HOW TO COMPLETE THIS TASK: Write the records out exactly as they read, but not the pictures.
--- PROVIDED DATA Enclosed Below ---
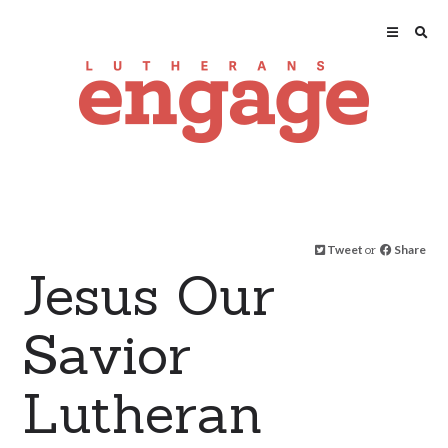
Tweet
or
Share
Jesus Our
Savior
Lutheran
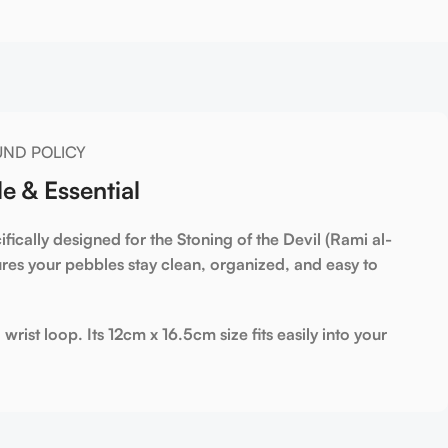
UND POLICY
e & Essential
fically designed for the
Stoning of the Devil (Rami al-
res your pebbles stay clean, organized, and easy to
 wrist loop. Its
12cm x 16.5cm
size fits easily into your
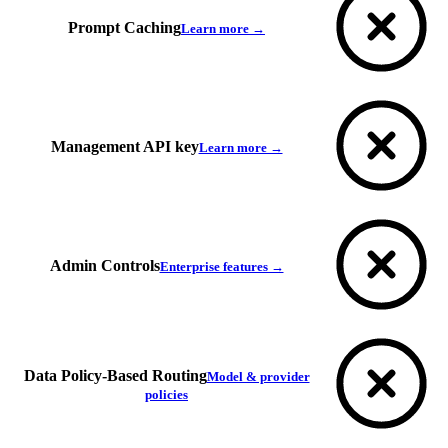
Prompt Caching
Learn more →
Management API key
Learn more →
Admin Controls
Enterprise features →
Data Policy-Based Routing
Model & provider
policies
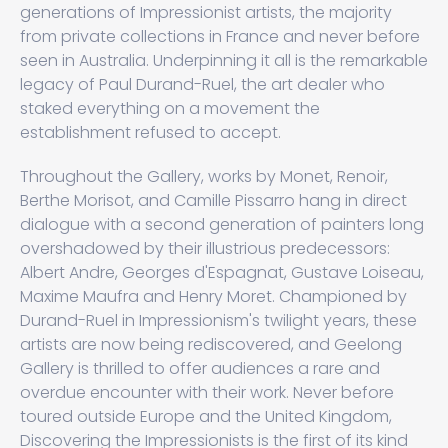
generations of Impressionist artists, the majority
from private collections in France and never before
seen in Australia. Underpinning it all is the remarkable
legacy of Paul Durand-Ruel, the art dealer who
staked everything on a movement the
establishment refused to accept.
Throughout the Gallery, works by Monet, Renoir,
Berthe Morisot, and Camille Pissarro hang in direct
dialogue with a second generation of painters long
overshadowed by their illustrious predecessors:
Albert Andre, Georges d'Espagnat, Gustave Loiseau,
Maxime Maufra and Henry Moret. Championed by
Durand-Ruel in Impressionism's twilight years, these
artists are now being rediscovered, and Geelong
Gallery is thrilled to offer audiences a rare and
overdue encounter with their work. Never before
toured outside Europe and the United Kingdom,
Discovering the Impressionists is the first of its kind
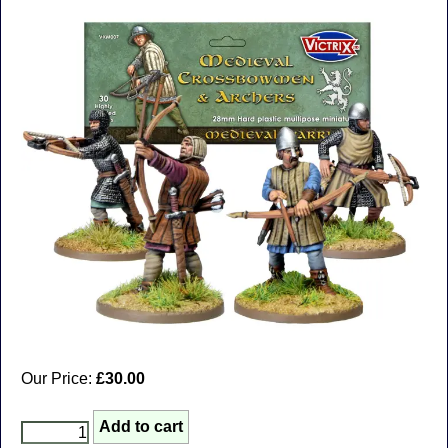
Our Price:
£30.00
--- End of Enclosed PROVIDED DATA ---
EXERCISE SOLUTION:
Tweet
or
Share
Jesus Our
Savior
Lutheran
UND POLICY
e & Essential
fically designed for the
Stoning of the Devil (Rami al-
res your pebbles stay clean, organized, and easy to
 wrist loop. Its
12cm x 16.5cm
size fits easily into your
Prompt Caching
Learn more →
Management API key
Learn more →
Admin Controls
Enterprise features →
Data Policy-Based Routing
Model & provider
policies
generations of Impressionist artists, the majority
from private collections in France and never before
seen in Australia. Underpinning it all is the remarkable
legacy of Paul Durand-Ruel, the art dealer who
staked everything on a movement the
establishment refused to accept.
Throughout the Gallery, works by Monet, Renoir,
Berthe Morisot, and Camille Pissarro hang in direct
dialogue with a second generation of painters long
overshadowed by their illustrious predecessors:
Albert Andre, Georges d'Espagnat, Gustave Loiseau,
Maxime Maufra and Henry Moret. Championed by
Durand-Ruel in Impressionism's twilight years, these
artists are now being rediscovered, and Geelong
Gallery is thrilled to offer audiences a rare and
overdue encounter with their work. Never before
toured outside Europe and the United Kingdom,
Discovering the Impressionists is the first of its kind
Our Price:
£30.00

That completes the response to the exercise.